Scottish Labour must look outward to win elections and “change people’s lives”, leader Anas Sarwar has said.
Speaking at the party’s conference in Glasgow, he looked ahead to the next general election and May’s local authority vote as he urged the party to change its mindset.
Scottish Labour has been in decline in recent years, going from a coalition in administration at Holyrood before 2007 to third in the polls since 2016 behind the Tories.
But Sarwar has sought to reignite the party’s fortunes, stressing Labour is not simply a “debating society”.
He told delegates: “We don’t come to events like this just to talk about the issues we care about.
“We don’t change people’s lives by just debating the big issues.
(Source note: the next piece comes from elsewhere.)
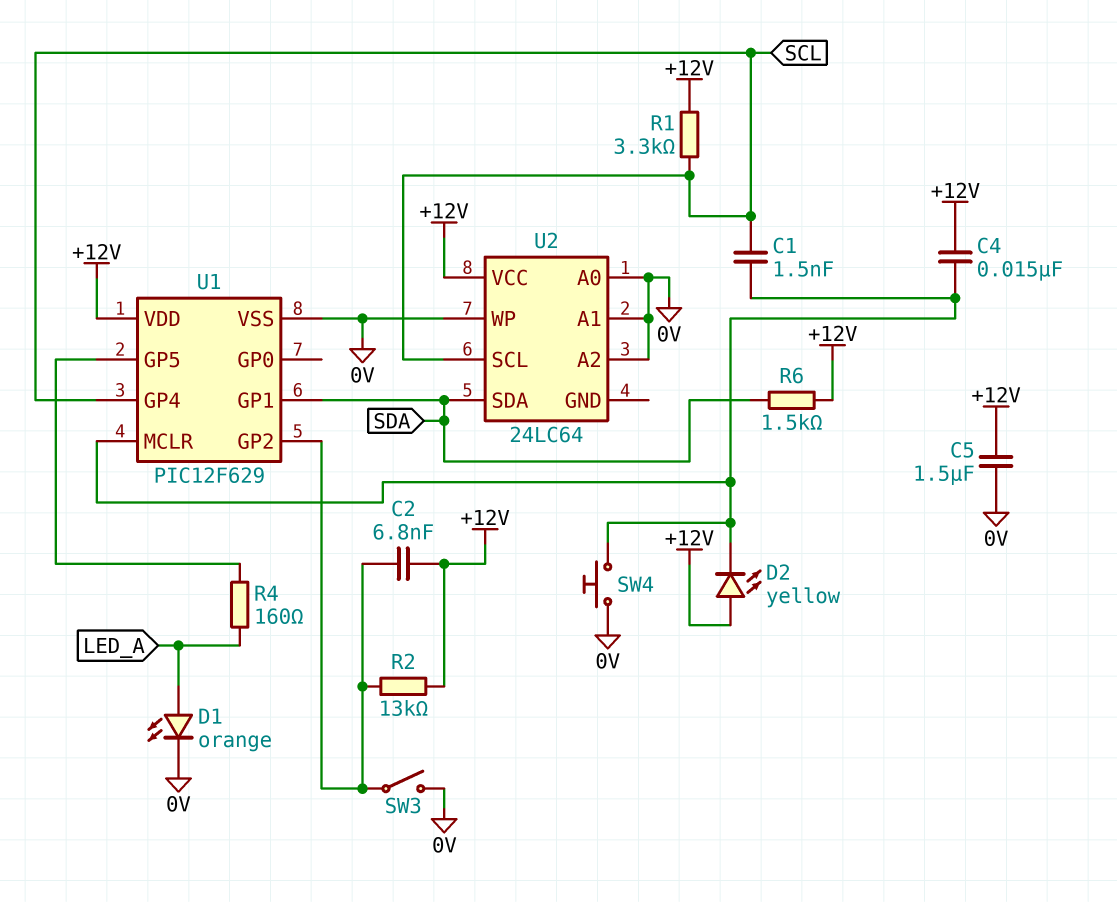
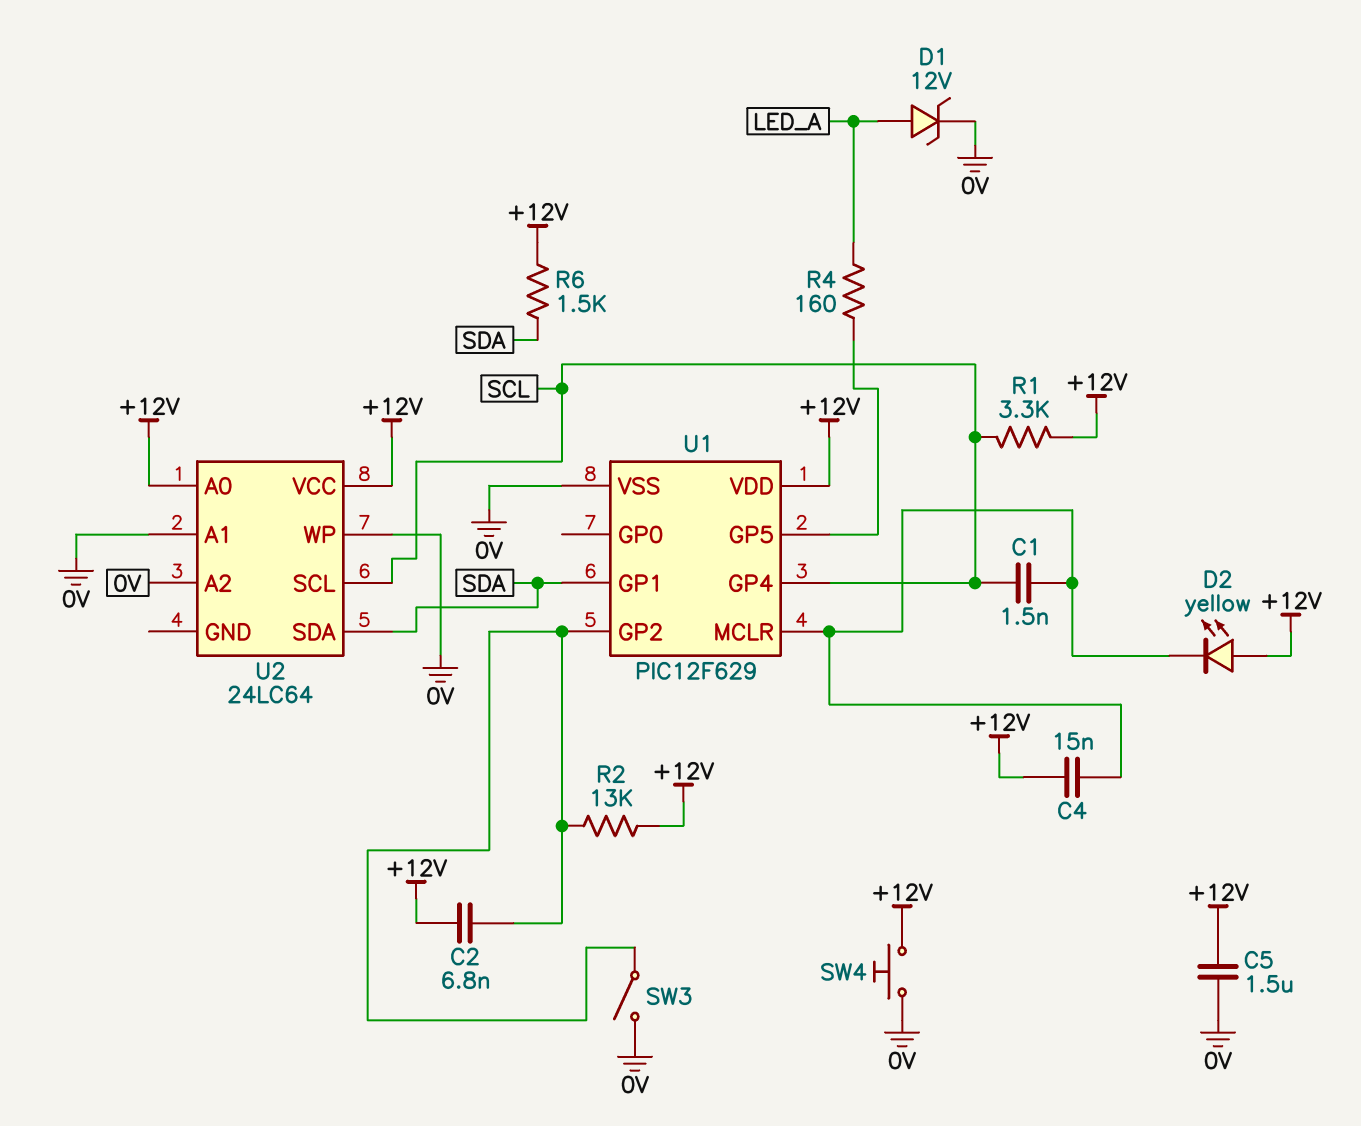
D1: LED orange (A LED_A, K 0V) -> zener 12V (A LED_A, K 0V)
SW4: button (0V, U1/MCLR) -> button (+12V, 0V)
U2 pin A0: 0V -> +12V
“We only actually get to deliver on our values, only get to implement our ideas, and only get to change people’s lives if we win.
“We won’t win by talking to ourselves, about ourselves, or living off our past.
“I was 14 years old when we won (the general election) in 1997.
“Our children’s generation are not going to ask us why we created the NHS, they will ask how we saved it and made if fit for the future.
“They won’t praise us for halving child poverty, they will ask what we did to eradicate it.
“To win again we must embrace and own the future, not the past.
“We must focus on what we will achieve when we return to government.”
He concluded: “To win again, we must change again.”
Sarwar went on to stress the importance of activists engaging with, and persuading, voters of other parties to bring Labour back to power.
“We will not win if we only seek to speak to those who already vote for us,” he said.
“We have to speak to those who may be thinking about voting SNP, Tory, Lib Dem or Green and show them that we have changed, and prove to them that we are worthy of their support.
“That is how we build the future and win again.”
In an attempt to differentiate Labour from other parties in Scotland and the wider UK, Mr Sarwar said his party should “stop doing politics the way our opponents do it”.
He added: “Pitting Scot against Scot, Yes against No, Remain against Leave, Holyrood against Westminster.
“An obsession with the politics of the past, with no real answers for the future.
“That approach is out of touch, and they are out of ideas.
“The best hope, the only hope, of building the future Scotland deserves is the Labour Party.”
Both the Scottish and UK Governments, Mr Sarwar said, “want to force you to pick as side”.
He added: “Well, the Labour Party I lead will always be on your side.”
In a speech that stretched to almost an hour, the Scottish Labour leader announced two new policy proposals: free personal care for every Scot over the age of 65, and a Bill to be lodged at Holyrood that would create an “independent public advocate” who could act on behalf of families of people who died in public scandals.